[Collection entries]
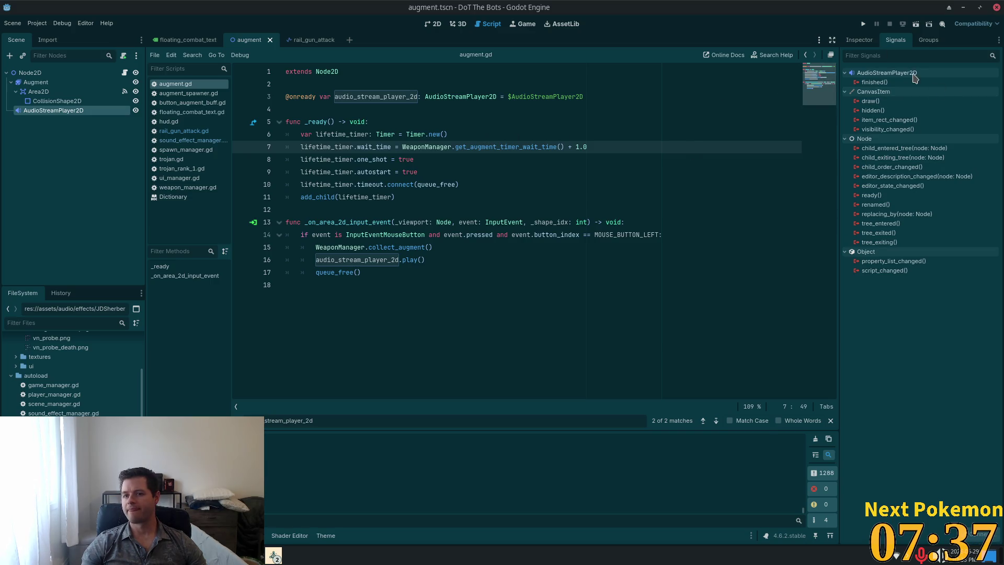
Connect finished() to _on_audio_stream_player_2d_finished and move queue_free() into it
double_click(874, 82)
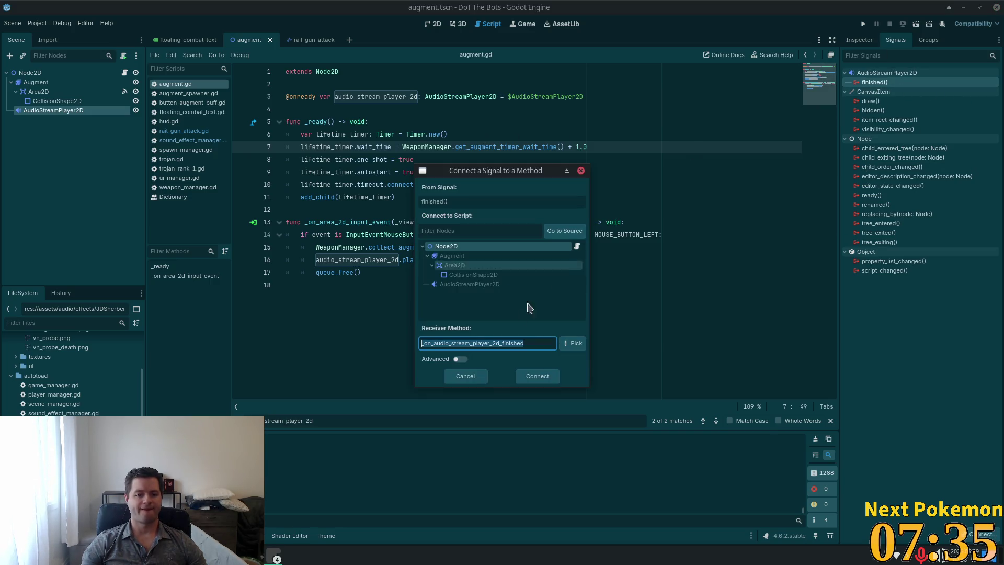
left_click(543, 376)
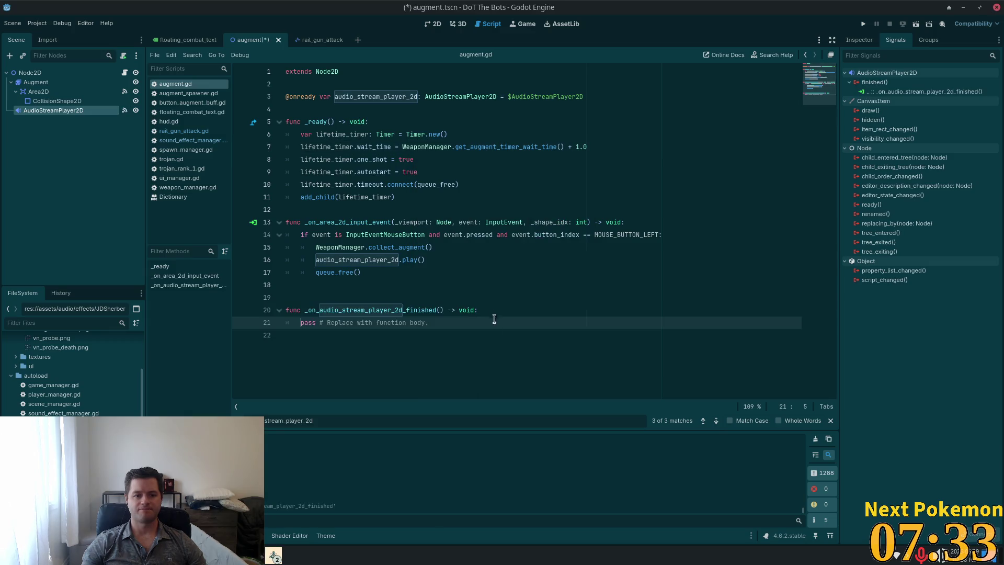
left_click(390, 285)
key("BackSpace")
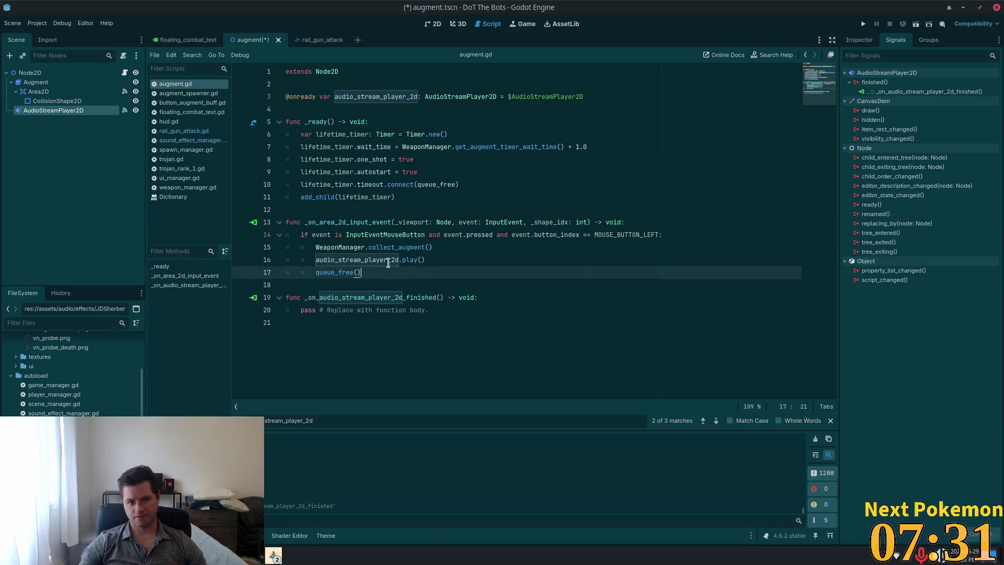
key("shift+Home")
key("ctrl+c")
key("BackSpace")
left_click_drag(441, 317, 300, 309)
key("ctrl+v")
Call hide() in the click branch instead of queue_free() and save augment.gd
left_click(374, 259)
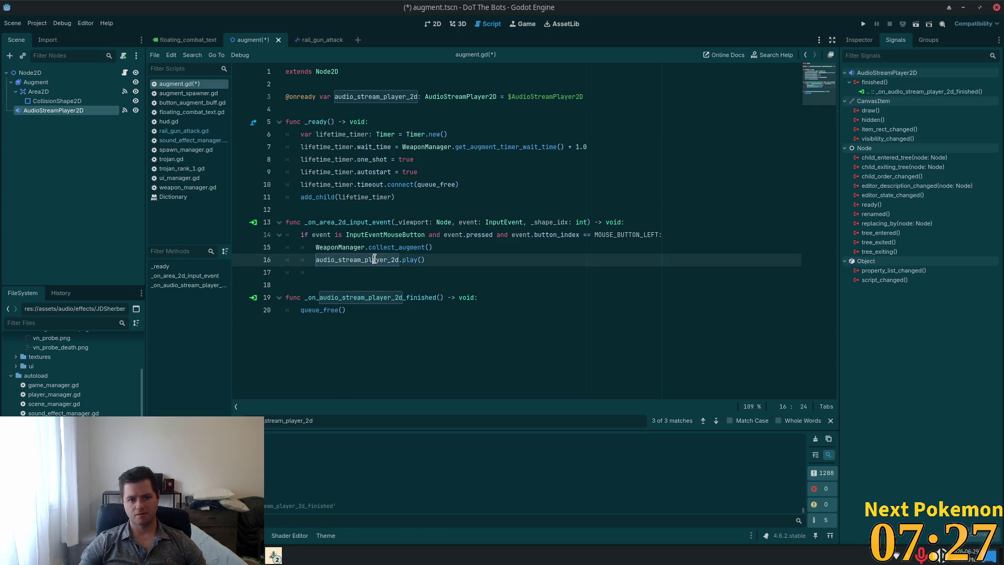
left_click(439, 268)
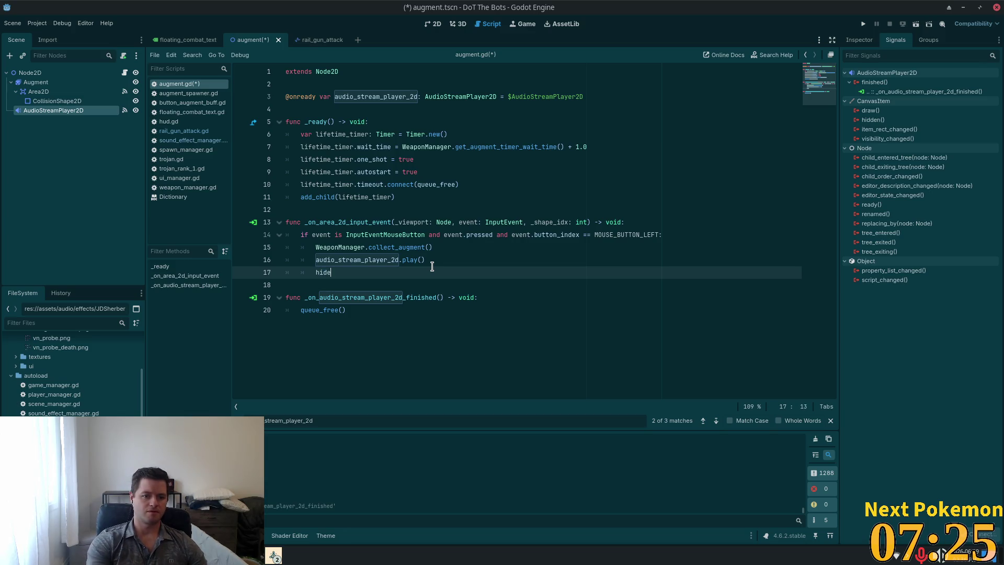
type("()")
key("ctrl+s")
left_click(478, 250)
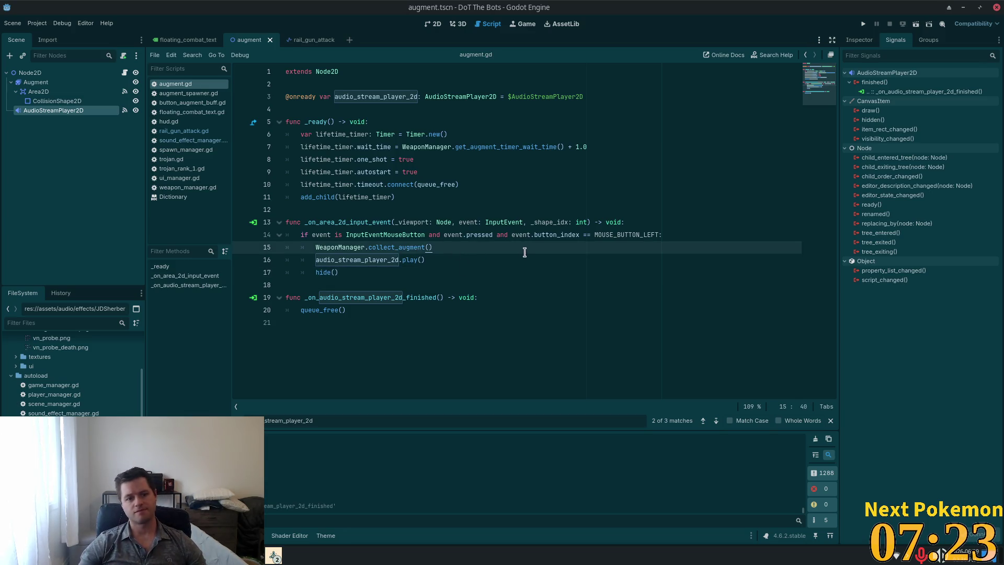
left_click(368, 285)
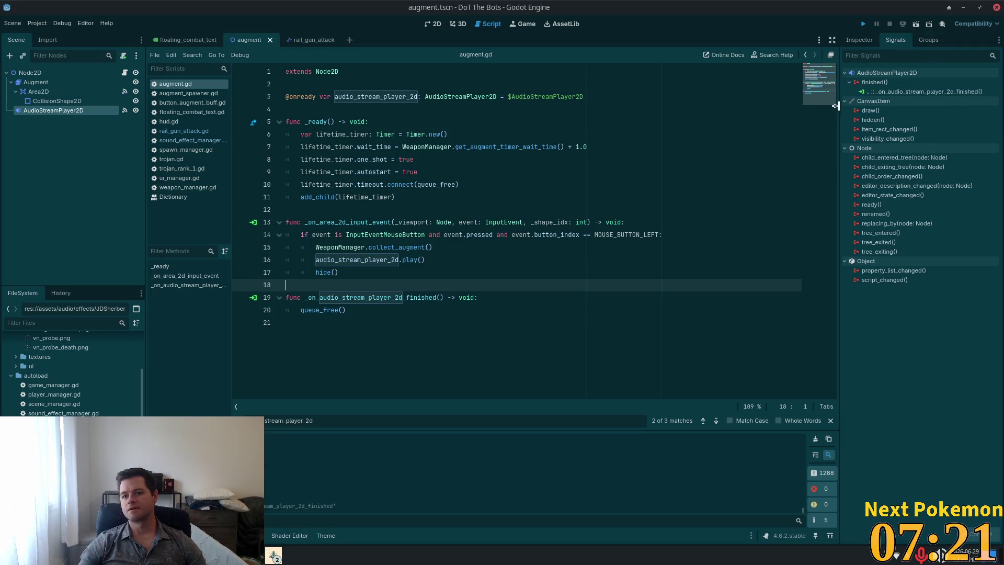
Run DoT The Bots, start a new game, peek at the upgrade tree, then play until pausing
key("F5")
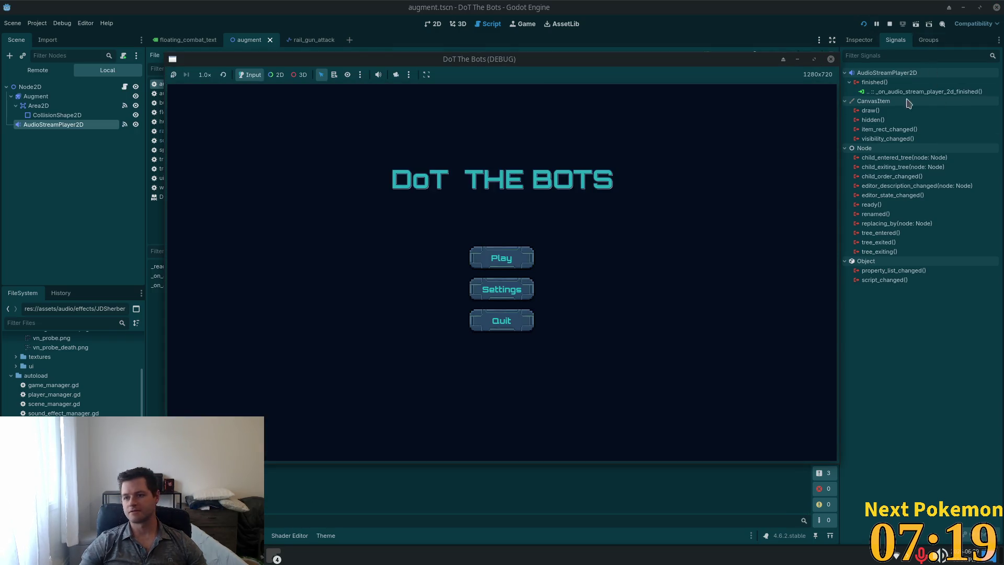
left_click(501, 257)
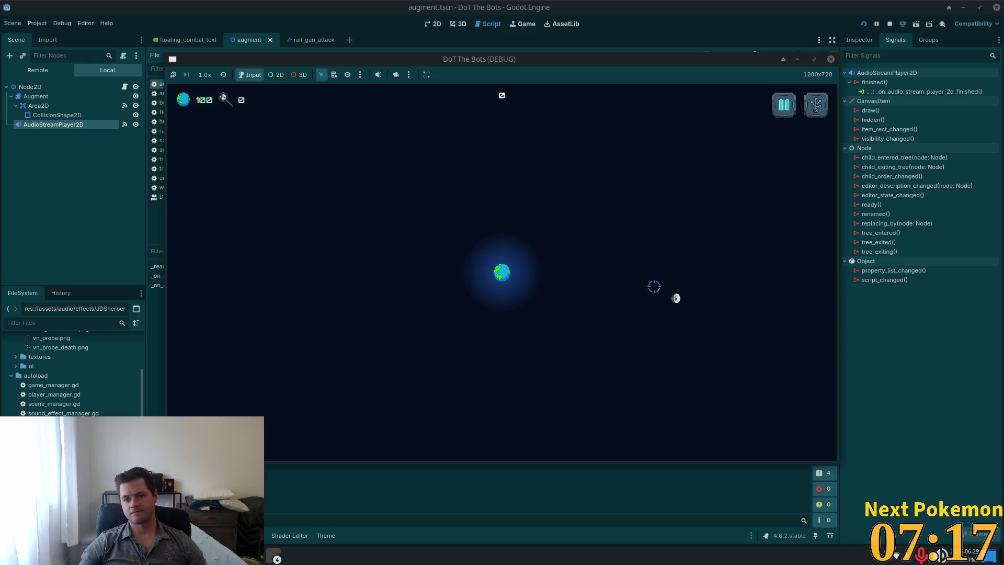
left_click(816, 105)
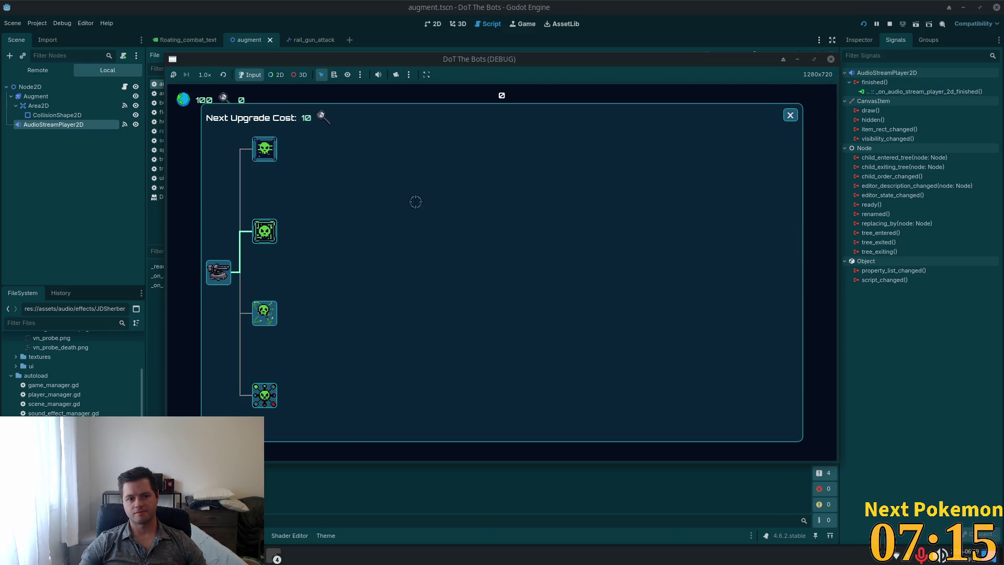
left_click(790, 115)
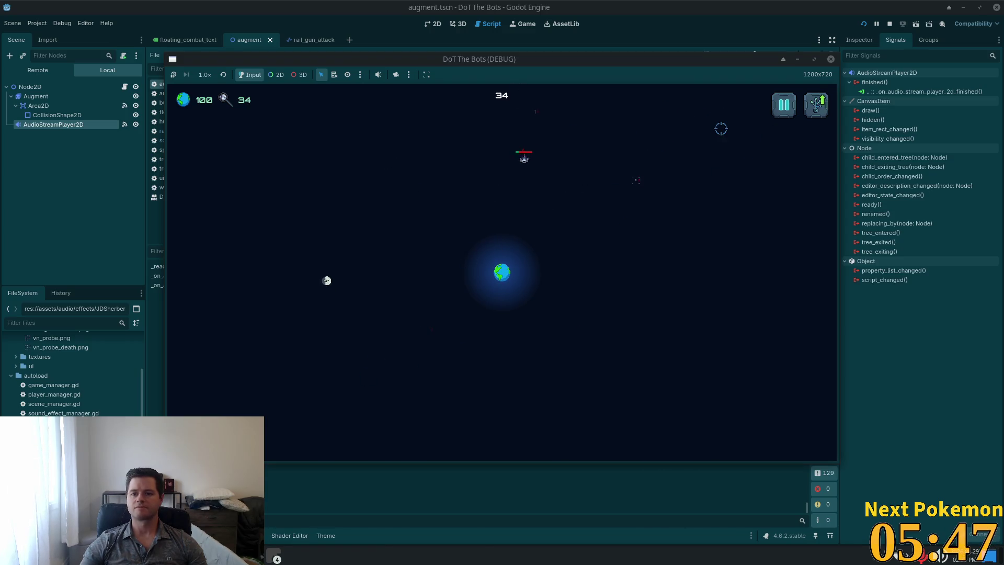
key("Escape")
Quit to the title screen, close the debug game window, and switch back to Cursor
left_click(473, 307)
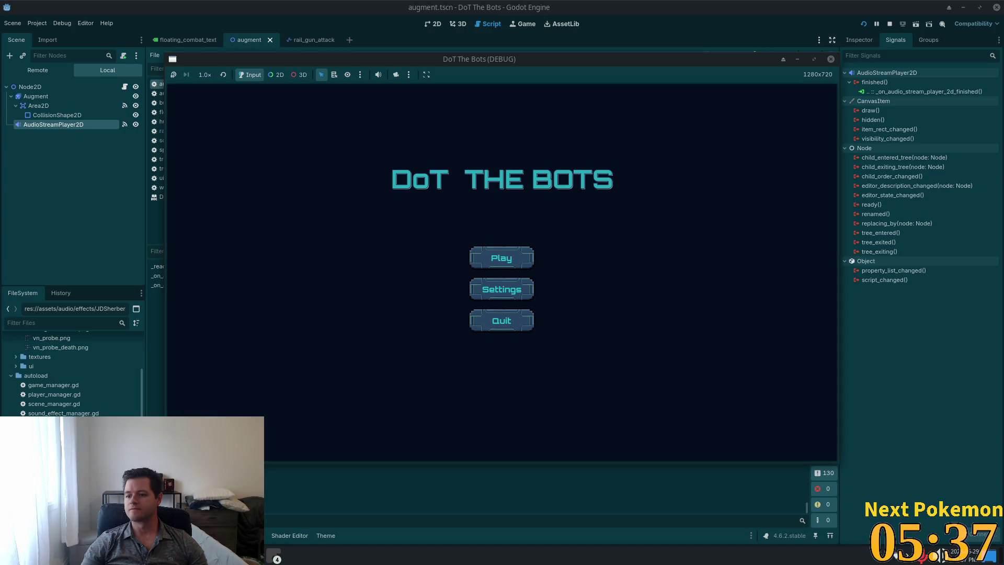
left_click(495, 328)
left_click(495, 192)
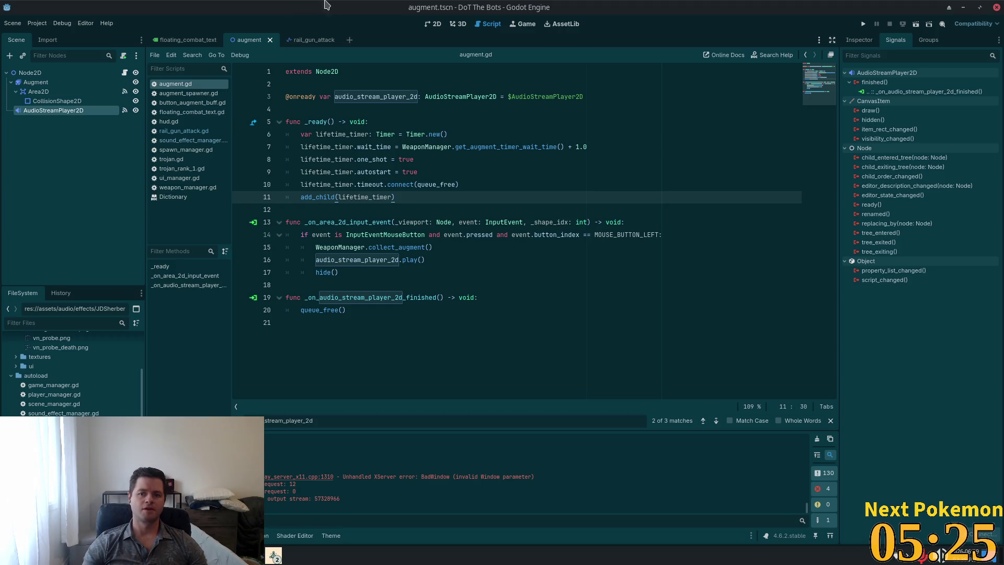
left_click(324, 247)
key("alt+Tab")
Find os_corruption.gd through Quick Open with 'os_corruption' and open it
key("Up")
key("Up")
key("Up")
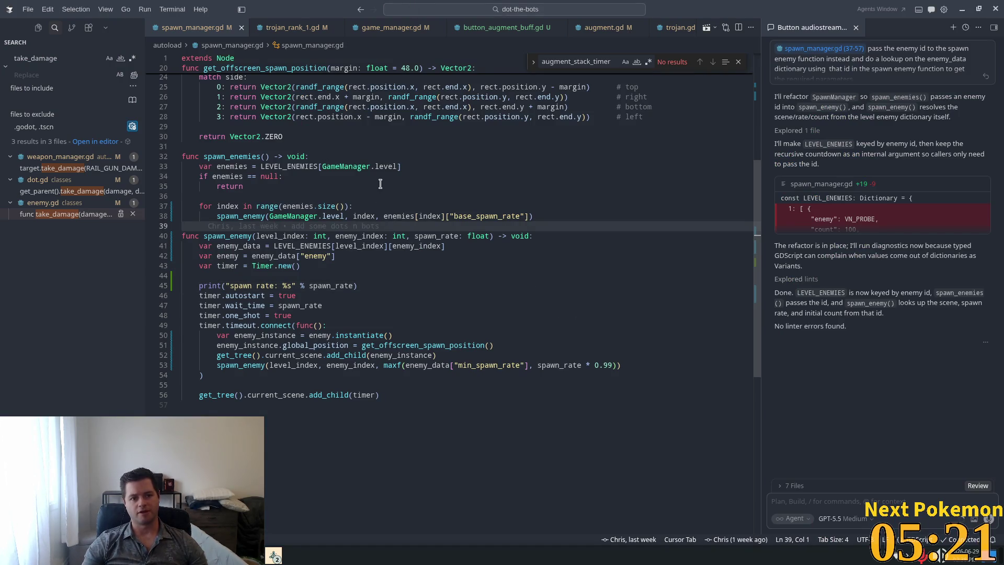
scroll(585, 324, "up", 5)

TASK OBJECTIVE: Pictures stay out; the entries above are to be output exactly as given.

FINAL ANSWER:
Connect finished() to _on_audio_stream_player_2d_finished and move queue_free() into it
double_click(874, 82)
left_click(543, 376)
left_click(390, 285)
key("BackSpace")
key("shift+Home")
key("ctrl+c")
key("BackSpace")
left_click_drag(441, 317, 300, 309)
key("ctrl+v")
Call hide() in the click branch instead of queue_free() and save augment.gd
left_click(374, 259)
left_click(439, 268)
type("()")
key("ctrl+s")
left_click(478, 250)
left_click(368, 285)
Run DoT The Bots, start a new game, peek at the upgrade tree, then play until pausing
key("F5")
left_click(501, 257)
left_click(816, 105)
left_click(790, 115)
key("Escape")
Quit to the title screen, close the debug game window, and switch back to Cursor
left_click(473, 307)
left_click(495, 328)
left_click(495, 192)
left_click(324, 247)
key("alt+Tab")
Find os_corruption.gd through Quick Open with 'os_corruption' and open it
key("Up")
key("Up")
key("Up")
scroll(585, 324, "up", 5)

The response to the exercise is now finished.